Defendant was facing a murder charge with a possible sentence of thirty to sixty years. The record shows he bargained for and received a twenty year sentence. He pleaded guilty after being advised by the trial court of all of his rights and the implication of entering such a plea.. The trial court was accordingly justified in finding that the defendant, in his petition for post-conviction relief, did not carry his burden of showing that his guilty plea was not entered knowingly, voluntarily, and intelligently. We have only the defendant's uncorroborated statement that his trial counsel did not discuss self-defense with him or properly prepare for such defense. We have only the statement of the defendant and his mother that his lawyer informed him he would probably serve only three or four years. This does not amount to a showing of ineffective representation in view of the total record as outlined above.

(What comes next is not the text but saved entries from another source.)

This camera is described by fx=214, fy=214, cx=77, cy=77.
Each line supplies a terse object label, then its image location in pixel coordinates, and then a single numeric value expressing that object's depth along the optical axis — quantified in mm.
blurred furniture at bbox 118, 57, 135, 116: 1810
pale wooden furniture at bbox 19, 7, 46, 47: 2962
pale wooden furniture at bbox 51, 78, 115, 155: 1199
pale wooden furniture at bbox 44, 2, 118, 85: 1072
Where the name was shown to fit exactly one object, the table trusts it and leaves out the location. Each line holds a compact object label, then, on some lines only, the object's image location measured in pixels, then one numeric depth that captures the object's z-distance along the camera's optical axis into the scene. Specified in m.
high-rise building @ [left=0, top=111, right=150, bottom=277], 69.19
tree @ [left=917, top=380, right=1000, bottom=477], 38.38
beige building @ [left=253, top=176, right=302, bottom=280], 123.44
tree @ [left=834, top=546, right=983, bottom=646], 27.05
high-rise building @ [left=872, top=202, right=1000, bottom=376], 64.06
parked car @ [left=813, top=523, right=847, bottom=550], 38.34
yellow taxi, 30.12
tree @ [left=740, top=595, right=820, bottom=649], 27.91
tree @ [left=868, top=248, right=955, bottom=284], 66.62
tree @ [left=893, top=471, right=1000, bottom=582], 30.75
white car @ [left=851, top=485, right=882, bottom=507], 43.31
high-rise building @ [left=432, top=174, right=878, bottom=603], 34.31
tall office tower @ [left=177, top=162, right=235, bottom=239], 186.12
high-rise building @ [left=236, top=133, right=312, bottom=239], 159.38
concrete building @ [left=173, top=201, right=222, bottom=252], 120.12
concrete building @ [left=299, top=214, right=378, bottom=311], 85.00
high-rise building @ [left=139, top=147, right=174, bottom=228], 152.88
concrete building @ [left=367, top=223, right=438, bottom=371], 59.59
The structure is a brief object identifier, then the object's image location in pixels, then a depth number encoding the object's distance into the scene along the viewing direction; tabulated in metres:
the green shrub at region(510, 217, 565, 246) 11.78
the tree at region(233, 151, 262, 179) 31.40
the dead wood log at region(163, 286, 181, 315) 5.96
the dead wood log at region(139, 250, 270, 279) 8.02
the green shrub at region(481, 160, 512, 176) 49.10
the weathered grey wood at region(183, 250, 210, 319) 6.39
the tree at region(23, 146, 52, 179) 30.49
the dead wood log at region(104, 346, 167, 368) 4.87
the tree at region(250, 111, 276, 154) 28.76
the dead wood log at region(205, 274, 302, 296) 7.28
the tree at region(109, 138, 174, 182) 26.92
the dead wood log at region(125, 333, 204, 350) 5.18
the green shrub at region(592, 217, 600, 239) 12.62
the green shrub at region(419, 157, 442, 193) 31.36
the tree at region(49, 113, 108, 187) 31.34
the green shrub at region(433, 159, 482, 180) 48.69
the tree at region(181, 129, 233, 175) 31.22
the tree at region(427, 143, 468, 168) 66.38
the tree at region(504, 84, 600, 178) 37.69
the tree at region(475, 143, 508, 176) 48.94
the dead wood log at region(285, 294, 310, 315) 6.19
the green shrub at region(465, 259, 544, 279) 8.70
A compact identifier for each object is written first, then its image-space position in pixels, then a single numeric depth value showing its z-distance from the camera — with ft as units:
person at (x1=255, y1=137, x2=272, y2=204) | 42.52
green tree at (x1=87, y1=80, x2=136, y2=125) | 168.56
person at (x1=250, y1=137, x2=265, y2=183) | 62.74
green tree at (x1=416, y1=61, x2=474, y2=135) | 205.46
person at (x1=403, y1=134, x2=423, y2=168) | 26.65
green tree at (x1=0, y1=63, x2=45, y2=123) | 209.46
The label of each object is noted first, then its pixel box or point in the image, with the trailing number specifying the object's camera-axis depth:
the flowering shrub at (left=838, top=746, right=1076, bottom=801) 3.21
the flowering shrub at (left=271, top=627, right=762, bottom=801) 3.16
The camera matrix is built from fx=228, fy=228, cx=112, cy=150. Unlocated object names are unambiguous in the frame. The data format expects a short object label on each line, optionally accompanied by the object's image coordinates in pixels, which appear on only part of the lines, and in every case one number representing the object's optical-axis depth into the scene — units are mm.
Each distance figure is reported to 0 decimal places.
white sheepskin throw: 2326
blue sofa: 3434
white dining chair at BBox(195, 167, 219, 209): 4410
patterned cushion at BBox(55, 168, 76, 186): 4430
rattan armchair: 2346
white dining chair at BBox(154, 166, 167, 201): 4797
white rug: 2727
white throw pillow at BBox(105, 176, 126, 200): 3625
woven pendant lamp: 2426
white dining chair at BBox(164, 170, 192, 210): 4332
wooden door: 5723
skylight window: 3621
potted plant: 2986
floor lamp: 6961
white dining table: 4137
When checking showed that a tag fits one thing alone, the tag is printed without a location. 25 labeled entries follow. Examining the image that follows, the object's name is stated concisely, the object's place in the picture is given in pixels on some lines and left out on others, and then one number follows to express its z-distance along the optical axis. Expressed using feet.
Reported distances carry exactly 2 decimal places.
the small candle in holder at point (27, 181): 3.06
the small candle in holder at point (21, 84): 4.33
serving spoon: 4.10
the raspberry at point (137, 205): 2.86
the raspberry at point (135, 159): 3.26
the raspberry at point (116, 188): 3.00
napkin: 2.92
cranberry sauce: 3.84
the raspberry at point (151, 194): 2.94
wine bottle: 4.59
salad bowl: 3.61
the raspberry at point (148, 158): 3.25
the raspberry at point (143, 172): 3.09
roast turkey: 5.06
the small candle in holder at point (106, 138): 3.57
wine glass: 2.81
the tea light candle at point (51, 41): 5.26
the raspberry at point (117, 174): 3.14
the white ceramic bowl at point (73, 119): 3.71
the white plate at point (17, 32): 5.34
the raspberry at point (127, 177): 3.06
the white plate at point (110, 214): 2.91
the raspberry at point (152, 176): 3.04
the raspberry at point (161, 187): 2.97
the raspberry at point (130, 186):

In addition, the State's position is well-taken that the speculation concerning the amount of time the defendant might actually serve offers many possibilities With applicable good time statutes, the defendant could have served as little as fifteen years or as many as thirty years had he been tried and found guilty of murder. The State points out, however, there is always the possibility that the defendant would end up serving the entire sentence pronounced. After accepting the plea of guilty to voluntary manslaughter, the trial court was not bound by the twenty year recommendation. It could have reduced the sentence to six years. Considering good time statutes, the defendant could have served from three to ten years. There is no showing that he was necessarily misinformed. If trial counsel had discussed all of these possibilities with the defendant, they would have been accurate. Furthermore, we again have only testimony from the defendant and his mother that the attorney made such assurances and this is not supported by the defendant's conduct in discussing the sentencing issue with the trial court. Defendant indicated he fully understood he would receive a twenty year sentence and did not indicate he had had any question about it or that any assurances were made to him concerning the length of sentence. Defendant made no objection when he received the twenty year sentence and presents no facts that mandate this Court to find the trial court erred in denying his petition for post-conviction relief.

The judgment of the trial court is affirmed.

GIVAN, C.J., and DeBRULER, HUNTER and PRENTICE, JJ., concur.